# Text block

__________________________________________________

What you actually need

  • Two 10x20 trays (one with drainage holes, one without).
  • An inch of coco coir, peat, or a hemp grow mat.
  • Seeds rated for microgreens (much cheaper per ounce than packet seeds).

The 10-day routine

Day 1: Soak seeds 6–8 hours (skip for tiny seeds like broccoli).

Days 1–3: Spread seeds densely on damp medium, cover with the second tray for darkness, and mist twice daily.

Day 4: Uncover. Move to a bright window or under a basic LED.

Days 5–9: Water from below by pouring into the bottom tray. Never mist the leaves once they're up.

Day 10: Cut just above the soil line with scissors.

Best beginner varieties

  • Radish — explosive growth, peppery kick.
  • Pea shoots — sweet and tendril-y; great in stir fries.
  • Broccoli — mild flavor, packed with sulforaphane.
  • Sunflower — nutty, crunchy, the "gateway green."

__________________________________________________

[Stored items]
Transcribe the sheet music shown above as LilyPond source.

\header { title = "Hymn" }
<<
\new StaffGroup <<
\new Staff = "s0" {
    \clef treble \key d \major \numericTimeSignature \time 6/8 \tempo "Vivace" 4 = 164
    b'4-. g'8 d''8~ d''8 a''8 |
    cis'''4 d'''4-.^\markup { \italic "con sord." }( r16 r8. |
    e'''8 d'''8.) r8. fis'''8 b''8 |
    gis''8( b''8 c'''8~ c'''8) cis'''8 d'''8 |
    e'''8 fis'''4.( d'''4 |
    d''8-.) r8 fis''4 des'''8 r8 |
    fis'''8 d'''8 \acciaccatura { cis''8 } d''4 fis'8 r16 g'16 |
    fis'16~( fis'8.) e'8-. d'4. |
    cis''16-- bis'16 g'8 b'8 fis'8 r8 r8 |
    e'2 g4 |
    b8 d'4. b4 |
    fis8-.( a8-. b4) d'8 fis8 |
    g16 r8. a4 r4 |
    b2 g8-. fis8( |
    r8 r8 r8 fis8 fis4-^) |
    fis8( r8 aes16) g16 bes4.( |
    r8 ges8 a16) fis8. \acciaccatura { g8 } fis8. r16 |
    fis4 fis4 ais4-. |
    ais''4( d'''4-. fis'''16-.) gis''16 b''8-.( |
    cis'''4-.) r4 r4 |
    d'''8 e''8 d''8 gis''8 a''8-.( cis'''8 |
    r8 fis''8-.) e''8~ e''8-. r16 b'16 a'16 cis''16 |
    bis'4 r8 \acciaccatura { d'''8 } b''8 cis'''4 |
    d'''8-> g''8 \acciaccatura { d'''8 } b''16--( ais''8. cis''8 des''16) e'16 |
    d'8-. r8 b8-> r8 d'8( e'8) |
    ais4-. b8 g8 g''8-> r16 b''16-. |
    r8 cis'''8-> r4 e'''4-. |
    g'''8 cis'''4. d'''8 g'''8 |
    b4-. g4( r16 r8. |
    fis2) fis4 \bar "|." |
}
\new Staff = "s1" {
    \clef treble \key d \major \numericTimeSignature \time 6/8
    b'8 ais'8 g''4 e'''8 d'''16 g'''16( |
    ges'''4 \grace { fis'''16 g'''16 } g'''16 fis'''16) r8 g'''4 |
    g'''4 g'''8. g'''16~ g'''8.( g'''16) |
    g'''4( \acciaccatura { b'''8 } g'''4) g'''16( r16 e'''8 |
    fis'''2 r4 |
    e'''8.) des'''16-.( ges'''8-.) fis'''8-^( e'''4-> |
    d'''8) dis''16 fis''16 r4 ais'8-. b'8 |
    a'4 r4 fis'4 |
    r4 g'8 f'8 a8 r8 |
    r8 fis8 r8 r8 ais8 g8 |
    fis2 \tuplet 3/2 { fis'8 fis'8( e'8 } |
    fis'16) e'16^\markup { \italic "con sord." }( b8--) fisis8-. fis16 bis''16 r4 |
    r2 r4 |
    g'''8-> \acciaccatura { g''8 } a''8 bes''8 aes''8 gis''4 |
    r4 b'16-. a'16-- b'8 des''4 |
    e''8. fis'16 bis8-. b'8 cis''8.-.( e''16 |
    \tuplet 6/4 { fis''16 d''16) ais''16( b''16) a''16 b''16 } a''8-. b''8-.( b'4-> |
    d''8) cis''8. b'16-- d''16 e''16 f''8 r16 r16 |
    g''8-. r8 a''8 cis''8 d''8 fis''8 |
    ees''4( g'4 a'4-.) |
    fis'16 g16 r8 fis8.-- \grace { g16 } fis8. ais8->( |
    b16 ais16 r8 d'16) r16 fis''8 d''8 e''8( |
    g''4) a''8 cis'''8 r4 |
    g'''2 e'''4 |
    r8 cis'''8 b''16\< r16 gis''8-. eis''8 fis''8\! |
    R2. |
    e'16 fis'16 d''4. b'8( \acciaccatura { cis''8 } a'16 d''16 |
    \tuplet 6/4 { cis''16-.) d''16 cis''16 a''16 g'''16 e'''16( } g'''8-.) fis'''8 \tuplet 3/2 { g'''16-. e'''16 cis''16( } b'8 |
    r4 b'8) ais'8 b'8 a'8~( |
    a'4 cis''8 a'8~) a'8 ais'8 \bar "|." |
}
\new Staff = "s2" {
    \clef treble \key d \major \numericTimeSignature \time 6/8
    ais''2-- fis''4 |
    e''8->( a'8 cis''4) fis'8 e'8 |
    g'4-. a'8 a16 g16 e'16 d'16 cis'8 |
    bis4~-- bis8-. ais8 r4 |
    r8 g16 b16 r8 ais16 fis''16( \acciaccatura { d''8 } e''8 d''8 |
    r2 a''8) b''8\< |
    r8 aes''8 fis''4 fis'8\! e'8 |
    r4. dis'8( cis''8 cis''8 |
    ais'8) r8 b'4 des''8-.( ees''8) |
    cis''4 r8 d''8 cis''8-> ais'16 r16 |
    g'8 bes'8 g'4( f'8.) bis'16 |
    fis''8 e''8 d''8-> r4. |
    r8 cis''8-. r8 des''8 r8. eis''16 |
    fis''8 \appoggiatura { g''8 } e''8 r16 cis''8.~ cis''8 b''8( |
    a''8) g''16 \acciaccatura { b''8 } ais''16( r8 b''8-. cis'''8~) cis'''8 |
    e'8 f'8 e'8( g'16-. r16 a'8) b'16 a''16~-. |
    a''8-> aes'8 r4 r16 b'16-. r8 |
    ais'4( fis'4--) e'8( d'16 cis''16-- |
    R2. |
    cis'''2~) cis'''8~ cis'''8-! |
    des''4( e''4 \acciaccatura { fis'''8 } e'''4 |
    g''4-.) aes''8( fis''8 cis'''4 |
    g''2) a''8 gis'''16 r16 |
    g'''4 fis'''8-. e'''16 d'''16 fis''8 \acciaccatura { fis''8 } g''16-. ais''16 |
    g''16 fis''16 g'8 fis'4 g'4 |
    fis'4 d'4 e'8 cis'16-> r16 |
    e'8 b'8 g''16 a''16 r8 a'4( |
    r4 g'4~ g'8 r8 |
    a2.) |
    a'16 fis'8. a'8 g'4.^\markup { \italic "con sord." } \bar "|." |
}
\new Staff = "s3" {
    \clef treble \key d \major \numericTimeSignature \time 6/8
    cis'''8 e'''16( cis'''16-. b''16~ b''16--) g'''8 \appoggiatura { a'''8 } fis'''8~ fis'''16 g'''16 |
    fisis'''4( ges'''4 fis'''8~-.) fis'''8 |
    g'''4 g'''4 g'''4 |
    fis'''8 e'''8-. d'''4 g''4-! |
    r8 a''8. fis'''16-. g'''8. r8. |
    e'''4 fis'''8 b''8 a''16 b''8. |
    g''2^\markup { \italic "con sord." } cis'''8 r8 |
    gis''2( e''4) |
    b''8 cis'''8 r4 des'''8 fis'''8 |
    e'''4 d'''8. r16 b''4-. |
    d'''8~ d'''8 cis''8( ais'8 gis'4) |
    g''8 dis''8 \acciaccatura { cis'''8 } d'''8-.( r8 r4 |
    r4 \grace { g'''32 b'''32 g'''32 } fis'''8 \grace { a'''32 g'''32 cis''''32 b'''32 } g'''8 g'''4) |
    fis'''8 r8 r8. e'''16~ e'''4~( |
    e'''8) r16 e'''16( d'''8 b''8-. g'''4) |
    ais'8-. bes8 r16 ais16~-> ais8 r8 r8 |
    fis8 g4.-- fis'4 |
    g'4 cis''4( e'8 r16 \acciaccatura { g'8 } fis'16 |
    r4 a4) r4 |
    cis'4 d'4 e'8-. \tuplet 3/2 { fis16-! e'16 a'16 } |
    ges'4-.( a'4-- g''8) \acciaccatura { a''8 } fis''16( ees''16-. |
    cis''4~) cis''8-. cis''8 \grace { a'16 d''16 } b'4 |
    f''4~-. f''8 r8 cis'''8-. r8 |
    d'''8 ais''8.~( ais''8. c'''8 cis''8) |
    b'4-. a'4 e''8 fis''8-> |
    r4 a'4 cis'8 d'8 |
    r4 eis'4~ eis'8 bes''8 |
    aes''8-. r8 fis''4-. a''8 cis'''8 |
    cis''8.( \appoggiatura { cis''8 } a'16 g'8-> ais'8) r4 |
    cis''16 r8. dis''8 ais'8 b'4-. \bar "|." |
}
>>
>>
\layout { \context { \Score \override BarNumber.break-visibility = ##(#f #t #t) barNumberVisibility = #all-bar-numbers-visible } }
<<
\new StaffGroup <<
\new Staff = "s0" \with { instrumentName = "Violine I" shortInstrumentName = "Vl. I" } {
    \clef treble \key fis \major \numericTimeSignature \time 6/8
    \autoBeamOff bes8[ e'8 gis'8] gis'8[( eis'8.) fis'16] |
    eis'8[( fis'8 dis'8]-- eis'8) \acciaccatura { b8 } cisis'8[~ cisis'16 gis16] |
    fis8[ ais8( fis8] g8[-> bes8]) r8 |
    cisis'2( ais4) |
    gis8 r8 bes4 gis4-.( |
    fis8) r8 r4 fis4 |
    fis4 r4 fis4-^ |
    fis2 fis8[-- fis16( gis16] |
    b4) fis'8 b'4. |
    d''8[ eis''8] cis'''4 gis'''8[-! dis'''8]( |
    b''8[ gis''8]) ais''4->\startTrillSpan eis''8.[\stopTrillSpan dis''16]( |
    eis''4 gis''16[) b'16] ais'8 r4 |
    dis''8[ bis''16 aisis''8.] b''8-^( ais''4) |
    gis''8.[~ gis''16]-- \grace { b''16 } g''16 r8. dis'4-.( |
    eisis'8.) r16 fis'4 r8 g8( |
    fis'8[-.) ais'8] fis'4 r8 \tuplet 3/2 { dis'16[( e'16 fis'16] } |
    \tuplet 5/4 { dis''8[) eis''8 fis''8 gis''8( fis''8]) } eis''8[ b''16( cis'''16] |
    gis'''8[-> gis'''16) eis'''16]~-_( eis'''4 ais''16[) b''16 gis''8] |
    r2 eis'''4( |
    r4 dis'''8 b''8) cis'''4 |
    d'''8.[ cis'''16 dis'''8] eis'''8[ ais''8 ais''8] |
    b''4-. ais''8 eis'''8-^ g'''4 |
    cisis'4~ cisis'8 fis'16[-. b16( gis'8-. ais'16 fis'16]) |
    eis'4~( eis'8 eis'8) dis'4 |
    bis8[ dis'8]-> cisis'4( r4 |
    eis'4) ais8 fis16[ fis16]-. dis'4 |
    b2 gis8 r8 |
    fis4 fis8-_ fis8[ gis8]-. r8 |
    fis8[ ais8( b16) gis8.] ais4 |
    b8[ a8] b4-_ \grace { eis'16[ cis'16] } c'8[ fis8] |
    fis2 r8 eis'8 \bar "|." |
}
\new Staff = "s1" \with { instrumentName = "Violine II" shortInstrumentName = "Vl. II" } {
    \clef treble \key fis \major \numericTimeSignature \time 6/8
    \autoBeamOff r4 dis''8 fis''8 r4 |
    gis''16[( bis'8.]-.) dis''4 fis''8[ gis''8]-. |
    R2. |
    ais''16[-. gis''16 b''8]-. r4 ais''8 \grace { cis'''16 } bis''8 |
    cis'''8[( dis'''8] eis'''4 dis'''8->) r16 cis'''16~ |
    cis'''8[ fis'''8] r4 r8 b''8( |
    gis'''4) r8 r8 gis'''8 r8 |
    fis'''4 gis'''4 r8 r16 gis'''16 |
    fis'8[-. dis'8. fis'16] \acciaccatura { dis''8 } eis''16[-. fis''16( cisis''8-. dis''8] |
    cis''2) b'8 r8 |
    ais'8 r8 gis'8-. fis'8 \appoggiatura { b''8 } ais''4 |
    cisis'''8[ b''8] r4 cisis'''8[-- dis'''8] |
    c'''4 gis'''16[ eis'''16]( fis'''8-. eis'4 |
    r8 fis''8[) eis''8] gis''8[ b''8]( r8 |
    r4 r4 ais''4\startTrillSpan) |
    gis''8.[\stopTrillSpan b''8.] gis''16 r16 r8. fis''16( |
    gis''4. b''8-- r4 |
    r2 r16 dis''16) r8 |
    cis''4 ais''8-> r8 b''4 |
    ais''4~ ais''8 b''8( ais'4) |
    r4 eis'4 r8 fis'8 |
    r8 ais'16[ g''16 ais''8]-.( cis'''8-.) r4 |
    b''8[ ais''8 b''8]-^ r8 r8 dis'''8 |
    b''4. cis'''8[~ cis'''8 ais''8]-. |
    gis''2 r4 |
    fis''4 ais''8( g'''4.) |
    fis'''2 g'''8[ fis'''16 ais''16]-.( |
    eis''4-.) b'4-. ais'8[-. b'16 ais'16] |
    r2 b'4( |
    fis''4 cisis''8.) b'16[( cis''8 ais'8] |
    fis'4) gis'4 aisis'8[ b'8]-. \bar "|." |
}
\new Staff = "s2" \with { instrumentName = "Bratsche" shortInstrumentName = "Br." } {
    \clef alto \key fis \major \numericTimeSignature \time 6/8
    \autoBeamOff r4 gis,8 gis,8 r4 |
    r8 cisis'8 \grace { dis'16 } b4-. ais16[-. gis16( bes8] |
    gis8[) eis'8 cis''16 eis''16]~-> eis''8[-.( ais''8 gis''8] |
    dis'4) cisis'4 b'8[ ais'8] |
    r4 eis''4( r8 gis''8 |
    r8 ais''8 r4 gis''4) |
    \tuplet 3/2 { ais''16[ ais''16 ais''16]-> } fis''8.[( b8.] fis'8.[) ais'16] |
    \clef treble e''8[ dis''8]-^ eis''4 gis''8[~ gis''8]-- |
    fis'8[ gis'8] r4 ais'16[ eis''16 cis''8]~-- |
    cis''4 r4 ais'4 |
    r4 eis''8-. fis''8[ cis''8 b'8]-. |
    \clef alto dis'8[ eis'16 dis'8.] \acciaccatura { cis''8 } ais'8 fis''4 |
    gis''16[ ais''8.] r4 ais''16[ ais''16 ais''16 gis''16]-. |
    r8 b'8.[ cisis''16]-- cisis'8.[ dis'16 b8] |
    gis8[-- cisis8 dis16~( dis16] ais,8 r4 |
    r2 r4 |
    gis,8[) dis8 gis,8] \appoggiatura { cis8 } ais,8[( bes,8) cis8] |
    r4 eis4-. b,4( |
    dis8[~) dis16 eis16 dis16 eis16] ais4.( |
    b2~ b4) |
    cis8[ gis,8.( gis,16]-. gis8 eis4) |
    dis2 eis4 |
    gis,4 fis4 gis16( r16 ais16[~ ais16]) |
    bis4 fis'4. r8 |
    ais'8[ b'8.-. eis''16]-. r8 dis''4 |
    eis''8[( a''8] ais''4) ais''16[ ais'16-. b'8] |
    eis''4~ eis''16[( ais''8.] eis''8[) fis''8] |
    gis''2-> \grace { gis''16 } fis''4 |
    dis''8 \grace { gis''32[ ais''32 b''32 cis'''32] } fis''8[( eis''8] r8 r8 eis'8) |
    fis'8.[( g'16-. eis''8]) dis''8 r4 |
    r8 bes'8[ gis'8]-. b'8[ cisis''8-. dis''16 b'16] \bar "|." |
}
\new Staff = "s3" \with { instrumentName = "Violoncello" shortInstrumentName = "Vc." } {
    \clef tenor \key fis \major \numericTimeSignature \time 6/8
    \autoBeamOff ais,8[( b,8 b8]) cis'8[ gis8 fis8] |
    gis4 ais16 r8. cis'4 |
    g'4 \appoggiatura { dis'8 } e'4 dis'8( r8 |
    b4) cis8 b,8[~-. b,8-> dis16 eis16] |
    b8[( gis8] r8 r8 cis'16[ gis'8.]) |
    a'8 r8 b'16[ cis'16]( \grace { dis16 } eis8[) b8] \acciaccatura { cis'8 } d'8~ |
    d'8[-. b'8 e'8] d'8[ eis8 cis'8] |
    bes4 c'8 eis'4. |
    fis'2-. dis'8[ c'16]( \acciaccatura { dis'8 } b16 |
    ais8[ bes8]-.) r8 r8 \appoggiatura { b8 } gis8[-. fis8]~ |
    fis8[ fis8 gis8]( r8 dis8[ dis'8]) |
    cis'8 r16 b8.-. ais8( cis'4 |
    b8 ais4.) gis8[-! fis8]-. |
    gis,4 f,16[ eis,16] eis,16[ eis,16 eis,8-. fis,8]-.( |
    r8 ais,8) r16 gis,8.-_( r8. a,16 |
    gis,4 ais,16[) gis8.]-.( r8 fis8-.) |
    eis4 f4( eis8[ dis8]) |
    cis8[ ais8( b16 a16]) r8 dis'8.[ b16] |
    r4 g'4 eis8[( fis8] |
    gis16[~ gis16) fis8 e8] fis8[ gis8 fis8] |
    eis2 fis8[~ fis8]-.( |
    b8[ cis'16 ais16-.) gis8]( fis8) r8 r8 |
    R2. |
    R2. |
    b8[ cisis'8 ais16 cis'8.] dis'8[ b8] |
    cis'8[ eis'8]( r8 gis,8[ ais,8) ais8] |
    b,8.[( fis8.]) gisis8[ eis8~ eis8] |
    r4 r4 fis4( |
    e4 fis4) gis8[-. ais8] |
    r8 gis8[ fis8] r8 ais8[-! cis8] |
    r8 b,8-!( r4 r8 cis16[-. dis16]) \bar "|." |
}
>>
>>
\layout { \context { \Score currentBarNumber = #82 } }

__________________________________________________

# Tasks to perform
(a) In the microgreens guide, why is the second tray placed over the seeds during days 1–3? Answer in one to three sentences.
(b) Extend the microgreens guide, beginning after its final line about sunflower.

# Written answers
(a) The second tray goes over the seeds to keep them in darkness for the first three days.

(b)
The most common failure

Mold. It's almost always caused by too much misting after germination, poor airflow, or seeds spread too thickly. Use a small clip-on fan and water from below — problem solved.

Frequently asked questions

Are microgreens really more nutritious than full-grown veggies?

Many varieties contain 4–40x the vitamins and antioxidants of the mature plant, gram for gram.

Can I regrow them after cutting?

Pea shoots will give a small second cut. Most other microgreens are one-and-done — compost the root mat and start a new tray.